Die 1:12-Initiative würde jedoch die Vertragsfreiheit aushebeln und die Attraktivität der Schweiz als Konzernsitz oder Forschungsstandort gefährden, so die Gegner. Die Umsetzung der Initiative wäre gerade für die Schweiz mit Risiken behaftet. Denn zahlreiche Multis haben in der Schweiz ihr Welt- oder Europa-Headquarter. So fürchtet die Pharmastadt Basel um große Konzerne. Aufgrund der starken Konzentration internationaler Konzerne, befürchten die Gegner deshalb, dass die Wettbewerbsfähigkeit leidet, die Beschäftigung sinkt und die Arbeitslosigkeit steigt, da weniger produziert wird und in damit Löhne und Steuereinnahmen sinken.Im schlimmsten Fall drohe der Wegzug von Firmen.

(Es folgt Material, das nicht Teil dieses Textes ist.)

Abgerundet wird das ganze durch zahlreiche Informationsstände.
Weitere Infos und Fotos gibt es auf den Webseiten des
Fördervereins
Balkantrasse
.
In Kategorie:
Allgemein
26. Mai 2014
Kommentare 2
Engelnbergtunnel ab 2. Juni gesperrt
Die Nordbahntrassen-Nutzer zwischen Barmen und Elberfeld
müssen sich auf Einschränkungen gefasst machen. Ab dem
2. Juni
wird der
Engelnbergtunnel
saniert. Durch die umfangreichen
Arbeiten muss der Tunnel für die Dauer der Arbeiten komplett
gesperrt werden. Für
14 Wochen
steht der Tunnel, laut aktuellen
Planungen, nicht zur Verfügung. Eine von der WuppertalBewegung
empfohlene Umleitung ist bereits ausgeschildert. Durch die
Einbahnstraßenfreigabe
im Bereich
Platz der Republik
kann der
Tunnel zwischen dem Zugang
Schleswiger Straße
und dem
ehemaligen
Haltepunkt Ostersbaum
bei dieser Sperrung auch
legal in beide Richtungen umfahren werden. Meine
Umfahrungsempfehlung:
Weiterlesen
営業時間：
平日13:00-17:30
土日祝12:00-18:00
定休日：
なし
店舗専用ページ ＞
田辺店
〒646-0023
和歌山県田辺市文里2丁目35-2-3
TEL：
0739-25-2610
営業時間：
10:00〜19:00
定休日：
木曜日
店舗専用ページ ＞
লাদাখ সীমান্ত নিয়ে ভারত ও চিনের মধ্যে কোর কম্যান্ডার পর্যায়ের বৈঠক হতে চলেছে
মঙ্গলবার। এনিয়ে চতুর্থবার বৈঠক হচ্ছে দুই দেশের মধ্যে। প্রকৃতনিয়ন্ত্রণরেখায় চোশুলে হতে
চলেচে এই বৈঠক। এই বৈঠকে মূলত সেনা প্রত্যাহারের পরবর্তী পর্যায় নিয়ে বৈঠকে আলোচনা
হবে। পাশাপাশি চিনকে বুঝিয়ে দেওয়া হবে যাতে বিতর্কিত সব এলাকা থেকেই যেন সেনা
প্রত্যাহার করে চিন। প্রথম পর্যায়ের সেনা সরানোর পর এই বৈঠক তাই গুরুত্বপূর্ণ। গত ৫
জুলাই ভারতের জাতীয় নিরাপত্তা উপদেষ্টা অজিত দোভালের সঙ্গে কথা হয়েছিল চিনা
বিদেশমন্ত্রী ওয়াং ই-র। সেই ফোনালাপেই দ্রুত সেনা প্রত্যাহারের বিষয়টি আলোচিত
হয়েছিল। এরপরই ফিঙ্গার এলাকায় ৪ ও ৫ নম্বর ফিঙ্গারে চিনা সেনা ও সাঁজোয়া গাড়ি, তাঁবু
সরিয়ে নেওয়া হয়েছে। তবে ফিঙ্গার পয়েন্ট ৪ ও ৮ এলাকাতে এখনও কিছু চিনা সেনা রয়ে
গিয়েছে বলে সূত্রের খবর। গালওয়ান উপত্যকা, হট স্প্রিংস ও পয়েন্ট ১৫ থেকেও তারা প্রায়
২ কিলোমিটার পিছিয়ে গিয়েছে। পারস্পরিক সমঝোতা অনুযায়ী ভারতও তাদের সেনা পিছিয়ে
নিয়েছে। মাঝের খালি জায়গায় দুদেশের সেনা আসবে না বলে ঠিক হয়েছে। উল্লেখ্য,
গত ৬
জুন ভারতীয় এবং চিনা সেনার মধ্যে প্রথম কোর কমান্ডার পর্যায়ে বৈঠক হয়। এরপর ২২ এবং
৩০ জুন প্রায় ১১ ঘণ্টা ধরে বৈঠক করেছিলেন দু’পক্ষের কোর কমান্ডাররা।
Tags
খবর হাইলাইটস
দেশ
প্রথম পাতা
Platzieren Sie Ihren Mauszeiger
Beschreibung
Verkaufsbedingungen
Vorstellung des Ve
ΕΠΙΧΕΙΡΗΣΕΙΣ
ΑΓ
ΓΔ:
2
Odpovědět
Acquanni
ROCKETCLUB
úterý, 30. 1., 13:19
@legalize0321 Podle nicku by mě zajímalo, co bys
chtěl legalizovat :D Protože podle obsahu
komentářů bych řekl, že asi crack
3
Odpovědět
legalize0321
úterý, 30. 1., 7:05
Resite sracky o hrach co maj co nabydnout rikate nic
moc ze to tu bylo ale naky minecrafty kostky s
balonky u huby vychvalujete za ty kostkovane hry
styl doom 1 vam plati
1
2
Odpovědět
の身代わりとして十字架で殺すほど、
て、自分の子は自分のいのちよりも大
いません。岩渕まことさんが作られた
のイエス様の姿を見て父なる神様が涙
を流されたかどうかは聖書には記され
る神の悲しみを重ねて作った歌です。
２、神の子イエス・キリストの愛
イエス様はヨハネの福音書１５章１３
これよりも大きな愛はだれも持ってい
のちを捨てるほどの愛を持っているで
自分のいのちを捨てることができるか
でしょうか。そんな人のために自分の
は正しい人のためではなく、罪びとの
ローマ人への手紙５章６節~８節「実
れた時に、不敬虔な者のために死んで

Bis zu 4,3 Milliarden Euro Steuerverluste pro Jahr möglich
Ein Lohndeckel in dieser Höhe würde zudem laut Berechnungen der Eidgenössischen Steuerverwaltung die Lohnsumme um bis zu 4,3 Milliarden Euro im Jahr reduzieren. Bei einem Grenzsteuersatz von 30 Prozent müsste mit Steuerausfällen von 1,5 Milliarden Franken gerechnet werden. Bei einer Lohngrenze von 700 000 Franken resultiert etwa eine Milliarde an Steuerausfällen. Basis der Kalkulation: Zehn Prozent dieser Topverdienenden zahlen in der Schweiz 77 Prozent der gesamten Steuererträge der direkten Bundessteuer.
Befürworter der Lohnobergrenze halten dem entgegen, dass dadurch die Löhne aller wieder steigen würden, nachdem riesige Lohnsummen wieder frei würden. Das gewünschte Resultat wäre mehr Lohngerechtigkeit. Außerdem seien die wirtschaftlichen Bedingungen in der Schweiz insgesamt so gut, dass der Standort Basel auch mit 1:12 noch immer viel besser da stehe als Deutschland oder Frankreich.
Gegner in der Überzahl
Fest steht jedoch, dass diese Abstimmung die Schweizer polarisiert, wie kaum eine andere davor. Bisher haben jedoch laut einer aktuellen Umfrage die Gegner die Oberhand. 55 Prozent der Befragten wollen am 24. November Nein sagen. 34 Prozent legen ein Ja in die Urne. Vor einigen Wochen sah es noch nach einem Kopf-an-Kopf-Rennen für die 1:12-Initiative aus.